Neutron Stars Behave Like Filling In Chocolates, New Study Says

Scientists know little about the interior of neutron stars, which contain about a Sun's worth of mass packed in a sphere the size of a large city. Now, a new study says that neutron stars behave like fillings of chocolates. A neutron star is the dense, collapsed core of a massive star that exploded as a supernova, and is the densest object astronomers can observe directly. Since the discovery of neutron stars more than 60 years ago, scientists have been trying to decipher their structure. Simulating the extreme conditions inside neutron stars has been difficult because they can hardly be recreated on Earth in the laboratory. 

Using equations of state, one can create models and describe properties such as density and temperature. An equation of state is an equation describing the state of matter and showing the relationship between physical conditions such as pressure, temperature, volume and internal energy. Scientists from Goethe University Frankfurt have used these equations to describe the structure of neutron stars from the stellar surface to the inner core.

The study describing the findings was recently published in The Astrophysical Journal Letters. 

Neutron stars behave like chocolate pralines

According to the study, neutron stars behave like chocolate pralines.

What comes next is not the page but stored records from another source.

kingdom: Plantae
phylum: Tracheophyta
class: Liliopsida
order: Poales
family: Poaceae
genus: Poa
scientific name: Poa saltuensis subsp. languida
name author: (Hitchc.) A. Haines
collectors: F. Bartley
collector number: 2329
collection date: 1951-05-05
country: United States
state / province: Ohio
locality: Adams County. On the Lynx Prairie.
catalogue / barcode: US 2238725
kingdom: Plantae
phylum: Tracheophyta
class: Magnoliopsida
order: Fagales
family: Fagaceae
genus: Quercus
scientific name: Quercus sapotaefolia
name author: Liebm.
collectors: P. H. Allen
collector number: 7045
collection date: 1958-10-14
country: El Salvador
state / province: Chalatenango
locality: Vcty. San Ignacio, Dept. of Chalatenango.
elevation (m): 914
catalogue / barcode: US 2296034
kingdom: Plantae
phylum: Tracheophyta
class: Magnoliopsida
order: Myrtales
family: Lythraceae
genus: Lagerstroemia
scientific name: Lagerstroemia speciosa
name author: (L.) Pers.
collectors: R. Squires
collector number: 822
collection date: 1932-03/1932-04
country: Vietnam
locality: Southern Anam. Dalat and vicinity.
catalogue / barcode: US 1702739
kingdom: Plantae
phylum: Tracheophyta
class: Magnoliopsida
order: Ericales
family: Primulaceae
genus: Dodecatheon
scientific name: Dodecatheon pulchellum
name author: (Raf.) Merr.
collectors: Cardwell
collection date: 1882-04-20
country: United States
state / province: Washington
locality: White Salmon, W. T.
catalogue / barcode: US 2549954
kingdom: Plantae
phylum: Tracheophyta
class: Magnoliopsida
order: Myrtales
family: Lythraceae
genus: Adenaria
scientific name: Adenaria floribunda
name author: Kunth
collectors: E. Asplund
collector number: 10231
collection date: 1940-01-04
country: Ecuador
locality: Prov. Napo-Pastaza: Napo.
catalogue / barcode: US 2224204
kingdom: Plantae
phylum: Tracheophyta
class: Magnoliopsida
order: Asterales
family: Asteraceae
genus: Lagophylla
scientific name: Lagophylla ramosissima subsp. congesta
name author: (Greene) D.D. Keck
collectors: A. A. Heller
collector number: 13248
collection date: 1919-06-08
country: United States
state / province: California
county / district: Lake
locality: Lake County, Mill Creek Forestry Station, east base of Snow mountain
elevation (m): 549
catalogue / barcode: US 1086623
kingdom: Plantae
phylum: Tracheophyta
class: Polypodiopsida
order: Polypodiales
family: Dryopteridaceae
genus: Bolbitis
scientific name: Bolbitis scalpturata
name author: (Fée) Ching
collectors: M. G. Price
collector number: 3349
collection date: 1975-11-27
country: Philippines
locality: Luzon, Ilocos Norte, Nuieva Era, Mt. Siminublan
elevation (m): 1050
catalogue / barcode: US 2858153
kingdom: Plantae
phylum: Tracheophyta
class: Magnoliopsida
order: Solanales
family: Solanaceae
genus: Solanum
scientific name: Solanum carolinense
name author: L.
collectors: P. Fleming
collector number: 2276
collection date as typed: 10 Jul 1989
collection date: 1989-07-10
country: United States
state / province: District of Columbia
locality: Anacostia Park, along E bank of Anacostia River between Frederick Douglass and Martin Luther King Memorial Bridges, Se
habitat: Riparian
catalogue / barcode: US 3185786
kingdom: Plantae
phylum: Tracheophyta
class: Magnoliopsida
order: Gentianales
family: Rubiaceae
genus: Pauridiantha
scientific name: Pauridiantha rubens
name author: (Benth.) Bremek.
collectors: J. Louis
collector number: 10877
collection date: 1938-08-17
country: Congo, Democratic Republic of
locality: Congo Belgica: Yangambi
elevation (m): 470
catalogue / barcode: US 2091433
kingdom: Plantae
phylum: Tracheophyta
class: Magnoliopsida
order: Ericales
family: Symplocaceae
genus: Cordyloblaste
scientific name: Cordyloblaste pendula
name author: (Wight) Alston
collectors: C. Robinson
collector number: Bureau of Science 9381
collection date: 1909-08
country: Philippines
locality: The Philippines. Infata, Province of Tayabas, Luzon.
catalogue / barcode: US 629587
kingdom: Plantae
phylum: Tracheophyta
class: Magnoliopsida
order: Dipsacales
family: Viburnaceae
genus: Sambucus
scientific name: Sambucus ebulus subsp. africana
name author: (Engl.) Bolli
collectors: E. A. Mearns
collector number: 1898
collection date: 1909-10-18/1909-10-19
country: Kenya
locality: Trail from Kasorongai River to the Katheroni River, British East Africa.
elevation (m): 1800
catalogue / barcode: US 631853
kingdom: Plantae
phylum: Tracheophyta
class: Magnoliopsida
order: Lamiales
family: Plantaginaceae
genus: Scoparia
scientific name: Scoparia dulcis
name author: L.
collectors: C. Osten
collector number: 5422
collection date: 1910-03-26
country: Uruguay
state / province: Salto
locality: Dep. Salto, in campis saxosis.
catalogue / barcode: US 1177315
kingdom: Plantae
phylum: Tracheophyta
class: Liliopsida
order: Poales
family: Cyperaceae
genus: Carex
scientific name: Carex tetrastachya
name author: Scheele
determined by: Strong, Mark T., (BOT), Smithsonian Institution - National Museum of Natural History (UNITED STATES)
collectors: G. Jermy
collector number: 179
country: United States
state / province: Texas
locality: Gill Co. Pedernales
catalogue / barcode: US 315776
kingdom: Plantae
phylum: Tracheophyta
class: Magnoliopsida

A praline is a sweet substance made from nuts cooked in boiling water, and is used in desserts and as a filling for chocolates. A team of researchers, including physicists at Goethe University Frankfurt, and led by Professor Luciano Rezzolla at the Institute of Theoretical Physics, developed more than a million different equations of state. These equations satisfy the constraints set by data obtained from theoretical nuclear physics and astronomical observations, a statement released by Goethe University Frankfurt said.

Heavy and light neutron stars have cores and mantles of different types

The working group made a surprising discovery while evaluating the equations of state. They observed that light neutron stars, which are the neutron stars with masses smaller than about 1.7 solar masses, seem to have a soft mantle and a stiff core. On the other hand, heavy neutron stars, with masses larger than 1.7 solar masses, have a stiff mantle and a soft core. 

In the statement, Professor Luciano Rezzolla said the result is very interesting because it gives scientists a direct measure of how compressible the centre of neutron stars can be. 

Neutron stars can behave like hazelnut chocolates or those with a soft filling

Rezzolla explained that neutron stars apparently behave a bit like chocolate pralines. He said light stars resemble those chocolates that have a hazelnut in their centre, surrounded by soft chocolate, while heavy stars can be considered more like those chocolates where a hard layer contains a soft filling. 

Study used speed of sound to determine the structure of neutron stars

The speed of sound was crucial to this insight, because the quantity measure describes how fast sound waves propagate within an object, and depends on how stiff or soft matter is. On Earth, the speed of sound is used to explore the interior of the planet and discover oil deposits. 

The physicists modelled the equations of state and uncovered other previously unexplained properties of neutron stars. For instance, neutron stars probably have a radius of only 12 kilometres, regardless of their mass. Therefore, neutron stars are just as large in diameter as Goethe University's hometown Frankfurt, the statement says. 

Significance of the study

Dr Christian Ecker, one of the authors on the paper, said Goethe University's extensive numerical study not only allows researchers to make predictions for the radii and maximum masses of neutron stars. Researchers can also set limits on the deformability of neutron stars in binary systems, which refers to how strongly neutron stars distort each other through their gravitational fields. 

These insights are beneficial because they help pinpoint the unknown equation of state with future astronomical observations and detections of gravitational waves from merging stars, Dr Ecker said. 

Goethe University Frankfurt said that while the exact structure and composition of matter inside neutron stars continues to remain a mystery, the wait until its discovery can certainly be sweetened with a chocolate or two.